Saved data entries
- Opening Delimiter -

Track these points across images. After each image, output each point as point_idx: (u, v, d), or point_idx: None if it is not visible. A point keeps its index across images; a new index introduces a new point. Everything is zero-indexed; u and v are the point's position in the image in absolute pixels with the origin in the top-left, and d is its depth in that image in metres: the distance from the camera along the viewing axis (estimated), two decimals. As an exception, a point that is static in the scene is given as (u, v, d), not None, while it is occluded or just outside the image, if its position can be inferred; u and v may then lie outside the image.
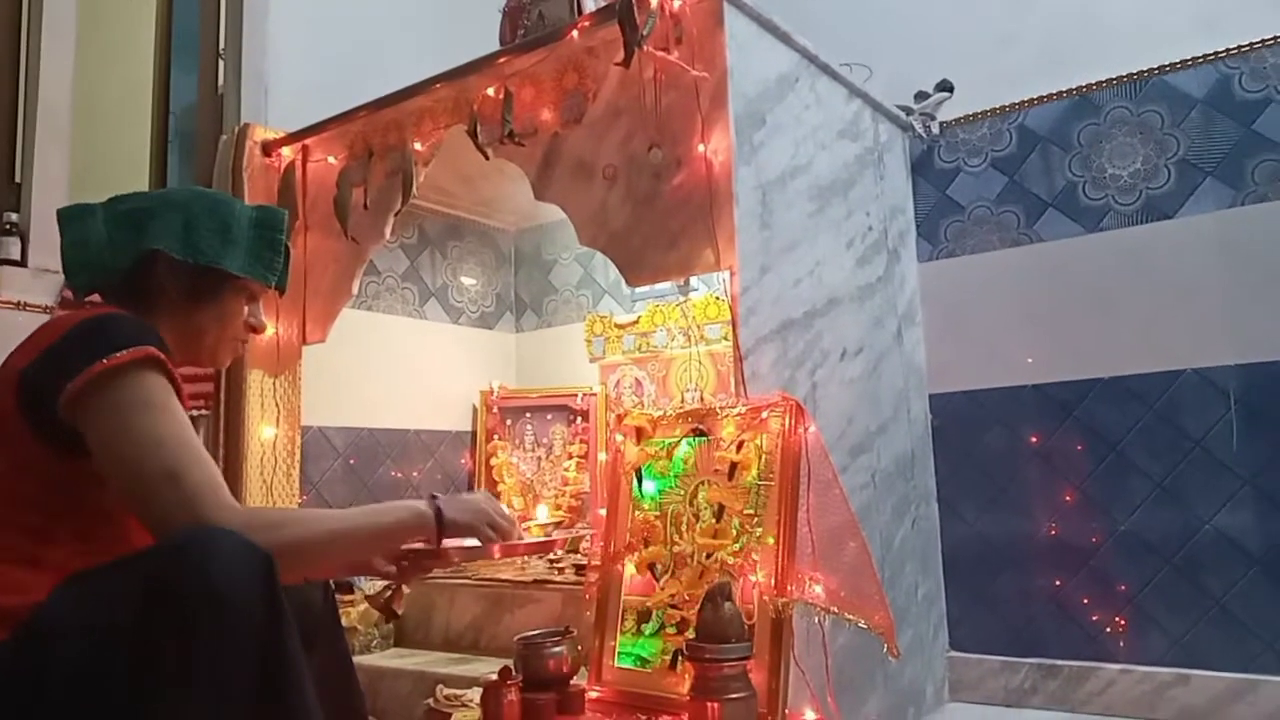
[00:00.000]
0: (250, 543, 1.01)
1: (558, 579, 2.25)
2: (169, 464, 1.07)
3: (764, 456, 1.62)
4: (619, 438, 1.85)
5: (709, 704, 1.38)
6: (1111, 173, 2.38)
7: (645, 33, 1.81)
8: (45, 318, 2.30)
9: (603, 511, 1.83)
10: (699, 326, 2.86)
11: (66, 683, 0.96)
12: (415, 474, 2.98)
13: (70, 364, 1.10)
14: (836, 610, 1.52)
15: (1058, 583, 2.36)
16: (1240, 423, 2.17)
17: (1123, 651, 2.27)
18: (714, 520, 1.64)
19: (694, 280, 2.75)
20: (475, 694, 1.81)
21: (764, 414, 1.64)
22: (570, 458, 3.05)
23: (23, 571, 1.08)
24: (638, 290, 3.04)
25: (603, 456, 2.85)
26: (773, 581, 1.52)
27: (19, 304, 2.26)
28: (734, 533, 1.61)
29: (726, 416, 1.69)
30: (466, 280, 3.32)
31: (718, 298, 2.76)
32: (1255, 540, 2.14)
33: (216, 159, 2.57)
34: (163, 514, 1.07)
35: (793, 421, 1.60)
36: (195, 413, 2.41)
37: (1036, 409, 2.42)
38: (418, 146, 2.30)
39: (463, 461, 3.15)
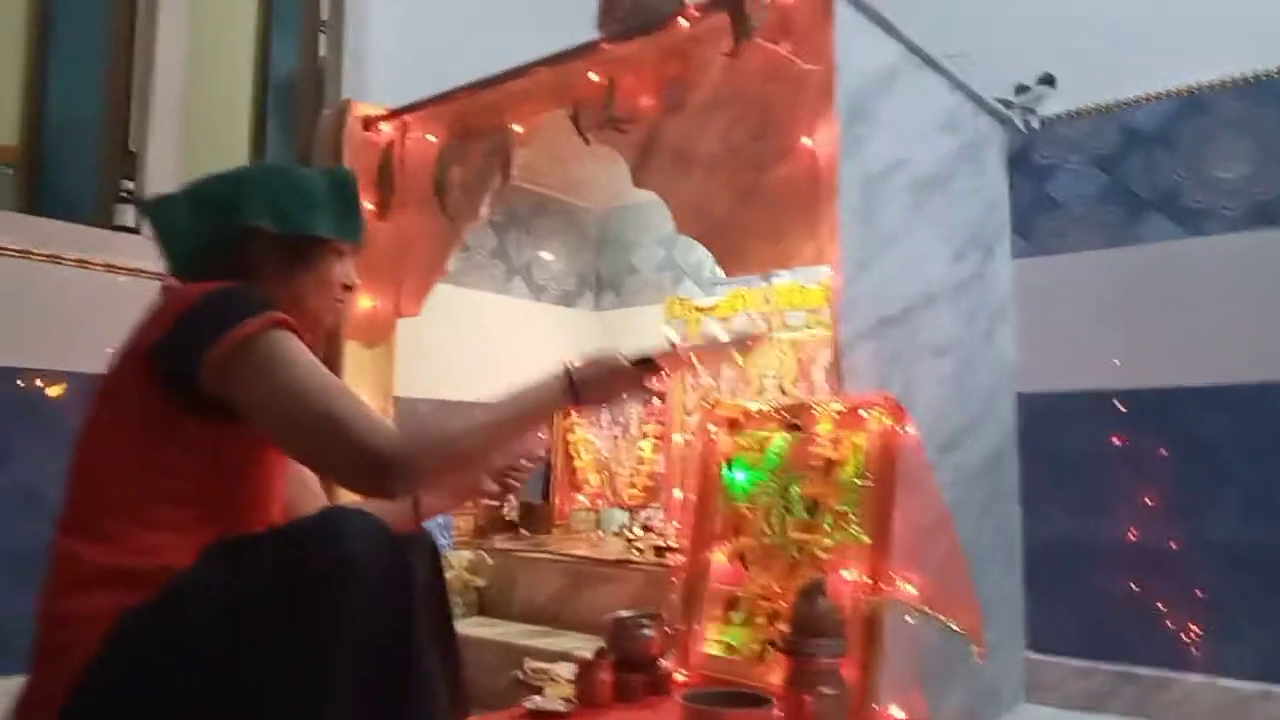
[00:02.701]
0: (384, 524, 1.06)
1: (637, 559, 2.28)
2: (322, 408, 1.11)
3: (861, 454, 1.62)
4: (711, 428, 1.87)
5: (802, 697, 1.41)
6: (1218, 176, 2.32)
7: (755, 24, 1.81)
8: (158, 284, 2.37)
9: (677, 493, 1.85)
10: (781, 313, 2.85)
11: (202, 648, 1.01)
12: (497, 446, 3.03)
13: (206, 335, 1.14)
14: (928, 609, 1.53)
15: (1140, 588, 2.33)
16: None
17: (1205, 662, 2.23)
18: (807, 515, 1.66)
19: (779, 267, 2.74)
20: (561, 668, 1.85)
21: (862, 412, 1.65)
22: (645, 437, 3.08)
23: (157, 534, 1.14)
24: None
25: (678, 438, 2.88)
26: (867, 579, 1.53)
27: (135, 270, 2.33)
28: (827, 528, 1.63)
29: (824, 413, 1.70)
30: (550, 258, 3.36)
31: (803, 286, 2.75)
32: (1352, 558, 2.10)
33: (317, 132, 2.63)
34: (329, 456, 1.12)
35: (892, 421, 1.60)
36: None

- Closing Delimiter -

### EXERCISE PROMPT
Nothing but the records, restated word for word and stripped of images, belongs in the answer.

### TASK RESULT
Track these points across images. After each image, output each point as point_idx: (u, v, d), or point_idx: None if it is not visible. A point keeps its index across images; a new index introduces a new point. Everything is zero-indexed; u and v are the point's position in the image in absolute pixels with the origin in the top-left, and d is its depth in that image in metres: the distance from the camera along the viewing axis (estimated), two decimals. As an exception, a point that is static in the scene is given as (u, v, d), not None, while it is occluded or just outside the image, if its position can be inferred; u and v may then lie outside the image.
[00:00.000]
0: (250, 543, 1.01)
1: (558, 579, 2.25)
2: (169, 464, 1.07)
3: (764, 456, 1.62)
4: (619, 438, 1.85)
5: (709, 704, 1.38)
6: (1111, 173, 2.38)
7: (645, 33, 1.81)
8: (45, 318, 2.30)
9: (603, 511, 1.83)
10: (699, 326, 2.86)
11: (66, 683, 0.96)
12: (415, 474, 2.98)
13: (70, 364, 1.10)
14: (836, 610, 1.52)
15: (1058, 583, 2.36)
16: (1240, 423, 2.17)
17: (1123, 651, 2.27)
18: (714, 520, 1.64)
19: (694, 280, 2.75)
20: (475, 694, 1.81)
21: (764, 414, 1.64)
22: (570, 458, 3.05)
23: (23, 571, 1.08)
24: (638, 290, 3.04)
25: (603, 456, 2.85)
26: (773, 581, 1.52)
27: (19, 304, 2.26)
28: (734, 533, 1.61)
29: (726, 416, 1.69)
30: (466, 280, 3.32)
31: (718, 298, 2.76)
32: (1255, 540, 2.14)
33: (216, 159, 2.57)
34: (163, 514, 1.07)
35: (793, 421, 1.60)
36: (195, 413, 2.41)
37: (1036, 409, 2.42)
38: (418, 146, 2.30)
39: (463, 461, 3.15)
[00:02.701]
0: (384, 524, 1.06)
1: (637, 559, 2.28)
2: (322, 408, 1.11)
3: (861, 454, 1.62)
4: (711, 428, 1.87)
5: (802, 697, 1.41)
6: (1218, 176, 2.32)
7: (755, 24, 1.81)
8: (158, 284, 2.37)
9: (677, 493, 1.85)
10: (781, 313, 2.85)
11: (202, 648, 1.01)
12: (497, 446, 3.03)
13: (206, 335, 1.14)
14: (928, 609, 1.53)
15: (1140, 588, 2.33)
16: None
17: (1205, 662, 2.23)
18: (807, 515, 1.66)
19: (779, 267, 2.74)
20: (561, 668, 1.85)
21: (862, 412, 1.65)
22: (645, 437, 3.08)
23: (157, 534, 1.14)
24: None
25: (678, 438, 2.88)
26: (867, 579, 1.53)
27: (135, 270, 2.33)
28: (827, 528, 1.63)
29: (824, 413, 1.70)
30: (550, 258, 3.36)
31: (803, 286, 2.75)
32: (1352, 558, 2.10)
33: (317, 132, 2.63)
34: (329, 456, 1.12)
35: (892, 421, 1.60)
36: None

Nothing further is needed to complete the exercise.